* [Problem requirements] In your reply, print every line of the listing exactly and omit all images.

***** Material provided *****

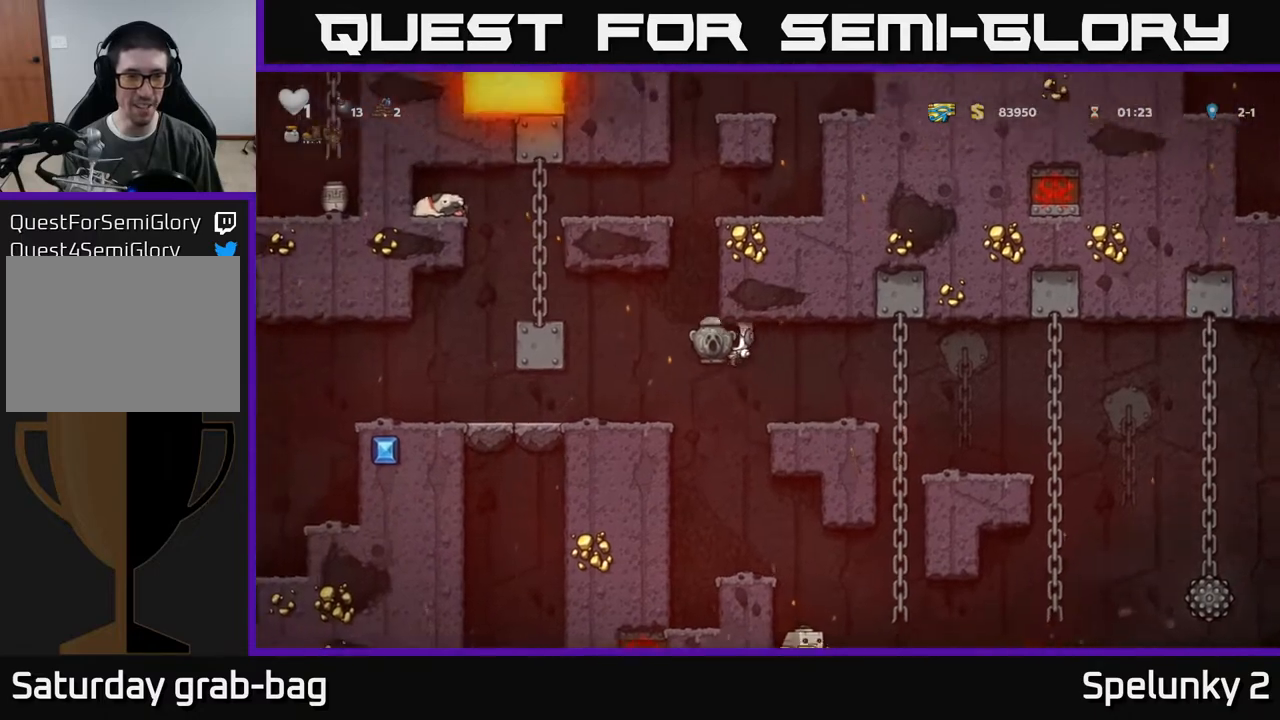
{"buttons": ["DPAD_DOWN"], "left_stick": "center", "right_stick": "center", "events": [[100, "DPAD_LEFT", "up"], [233, "DPAD_DOWN", "down"]]}
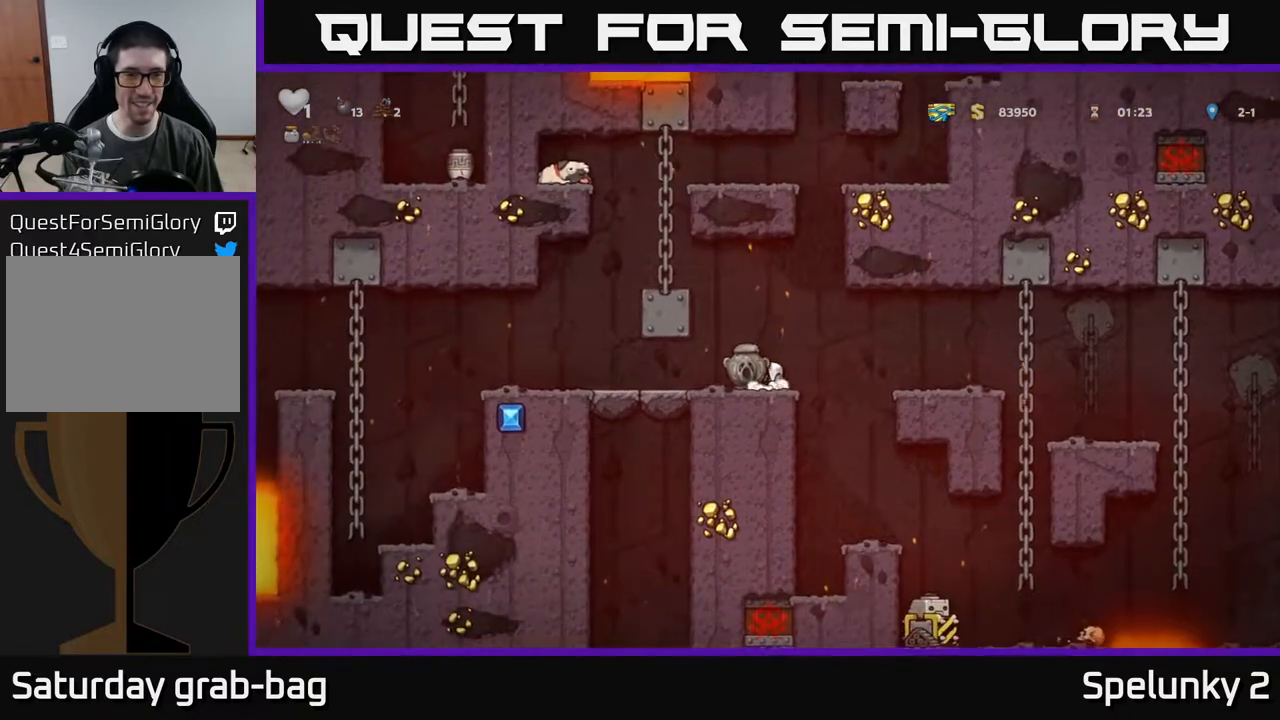
{"buttons": ["DPAD_DOWN"], "left_stick": "center", "right_stick": "center", "events": []}
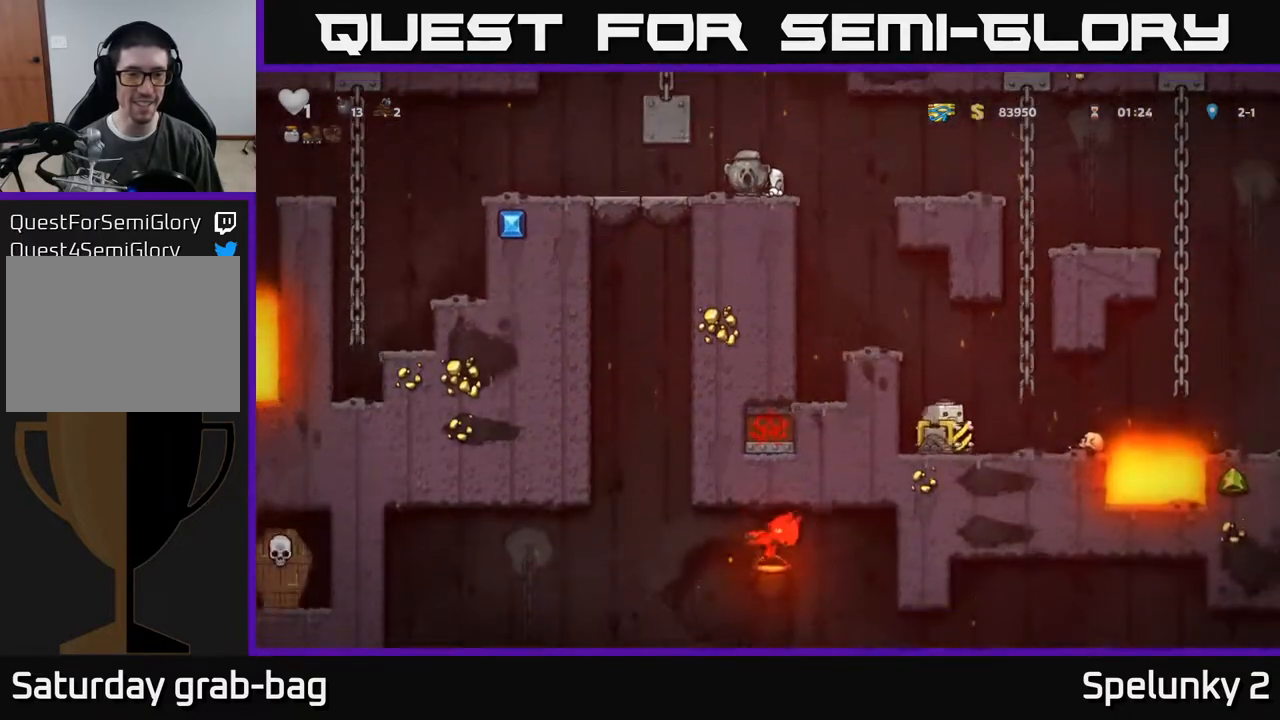
{"buttons": ["DPAD_DOWN"], "left_stick": "center", "right_stick": "center", "events": []}
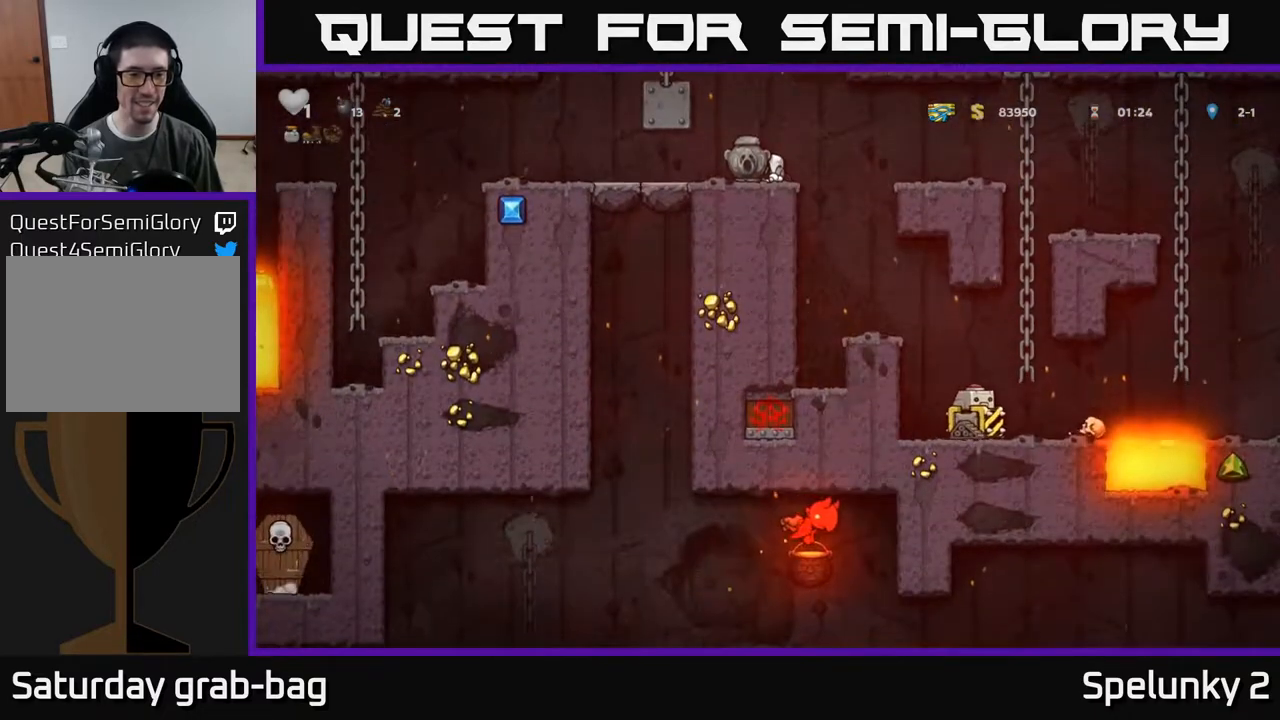
{"buttons": ["DPAD_LEFT"], "left_stick": "center", "right_stick": "center", "events": [[317, "DPAD_DOWN", "up"], [500, "DPAD_LEFT", "down"]]}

*****

* [Task solution]
{"buttons": ["DPAD_DOWN"], "left_stick": "center", "right_stick": "center", "events": [[100, "DPAD_LEFT", "up"], [233, "DPAD_DOWN", "down"]]}
{"buttons": ["DPAD_DOWN"], "left_stick": "center", "right_stick": "center", "events": []}
{"buttons": ["DPAD_DOWN"], "left_stick": "center", "right_stick": "center", "events": []}
{"buttons": ["DPAD_LEFT"], "left_stick": "center", "right_stick": "center", "events": [[317, "DPAD_DOWN", "up"], [500, "DPAD_LEFT", "down"]]}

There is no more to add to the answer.